Stu Wilson - rugby's laughing cavalier
Stuart Wilson, b Gore, 22 July 1954, d Tauranga, 8 June 2025, age 70. New Zealand 1976-83 34 Tests, 19 Test tries (NZ record), Wellington 89 games, 54 tries. All Blacks captain 1983 tour of Scotland and England.
'Stu' Wilson will forever be remembered for bringing a smiling face to the often austere heights of Test rugby. Laughter was a constant companion when he was around, often in the company of his provincial sidewinder, Bernie Fraser.
But that was off-the-field. It was a different story in the heat of action; Wilson had superb speed and the ability to choose the right running line to make the most of scoring opportunities.
Probably the most famous of his 19 Test tries was that he scored in the second Test against France in Paris in 1977.
He was still a new player on the scene having debuted in Argentina a year earlier in Graham Mourie's side.

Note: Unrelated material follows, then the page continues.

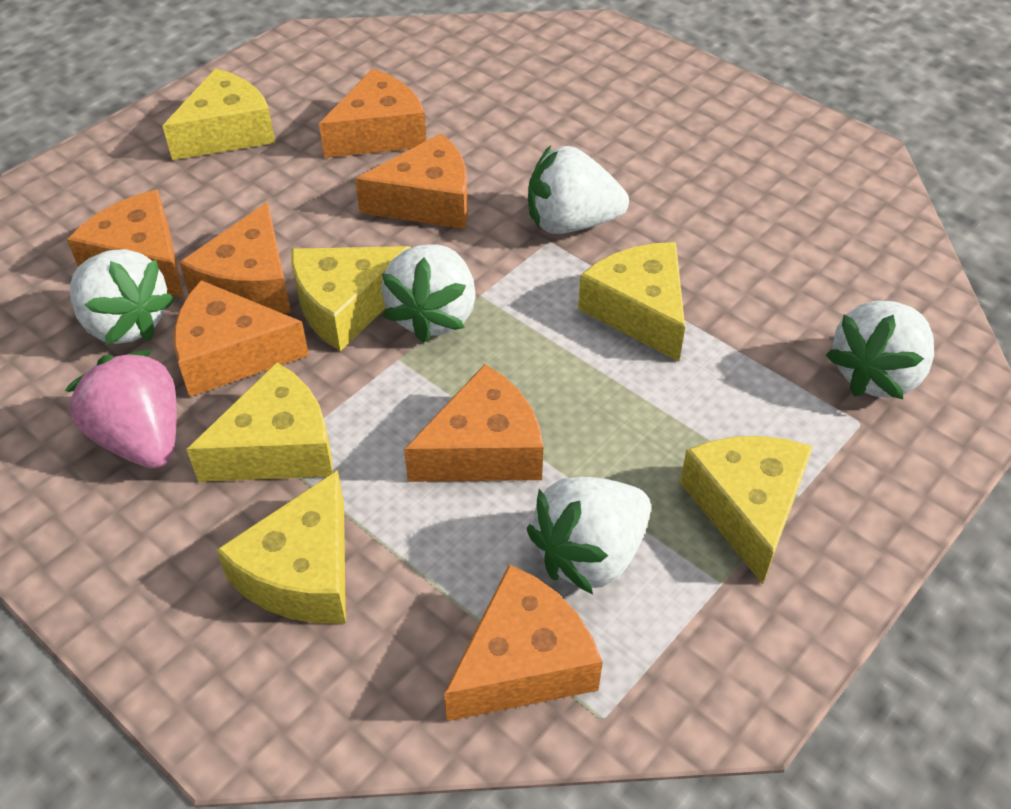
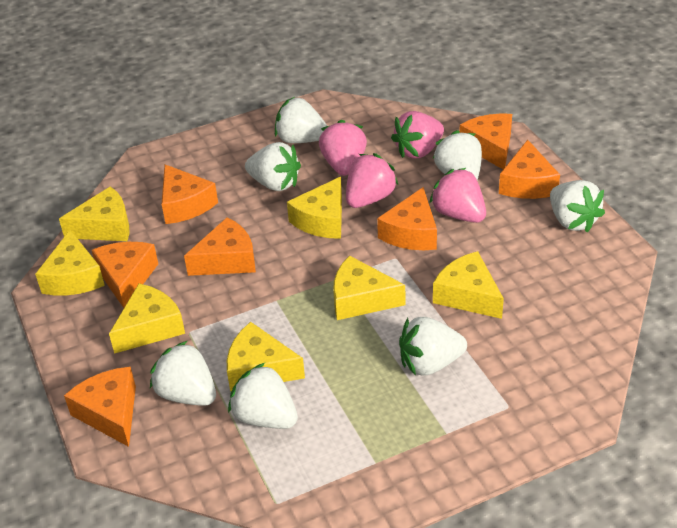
pink strawberry: 1 -> 4
white strawberry: 5 -> 7
yellow cheese: 6 -> 7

New Zealand, on its first short tour of France, had been given a loaded itinerary playing several 'French Selections', full of Test-quality players given the task of softening up the All Blacks. They achieved their goal when handing the All Blacks a 13-18 defeat in the first Test at Toulouse.
But a week later, in the second Test, a ploy of running a gargantuan French pack off its feet was devised on the suggestion of flanker Kevin Eveleigh. Two-man lineouts were played, and balls kicked out were chased and thrown in quickly, leaving the French forwards bemused at what was happening and even asking Irish referee John West to stop the game as they couldn't keep up.
The result was a 15-3 win, the only try of the game being scored by Wilson with one of his superb 'against the grain' runs to give fullback Brian McKechnie the easiest of conversions.
Wilson would score the only try of another famous Test, the 1978 13-12 win over Wales in which McKechnie kicked a late penalty goal from the lineout, famously remembered for the falls from the lineout by locks Frank Oliver and Andy Haden that incensed Welsh fans but which referee Roger Quittenton said played no part in his decision for penalising Welsh lock Geoff Wheel for jumping off Oliver's shoulder.
It was on the same tour, New Zealand's first Grand Slam, that Wilson was at the forefront of the All Blacks marching into the post-match dinner in Munster after their 0-12 defeat with hands on the shoulder of the person in front of them singing "Heigh-ho, heigh-ho, it's off to work we go."
In the first Test of the 1981 Springboks tour of New Zealand, Wilson scored a crucial try in New Zealand's 14-9 win.
Against the 1983 British and Irish Lions, he levelled the all-time All Blacks Test try-scoring record in the 15-8 win at a frozen Carisbrook in Dunedin.
Two weeks later, he claimed the record with a hat-trick of tries in the final Test won 38-6 by the All Blacks.
His 19 tries pale compared to modern records where up to 15 Tests a year are played as opposed to the five or six played in the amateur era.
Those amateur laws forced Wilson from the scene earlier than was warranted. He wrote a book, Ebony and Ivory, with his Wellington teammate Bernie Fraser, and rather than seek to take the often-used ploys to defy the International Rugby Board's [World Rugby now] ruling that players could not take royalties from books written, Wilson decided to retire.
He became a regular comments man on TV coverage of games.
His Test record of tries was surpassed by John Kirwan in 1988.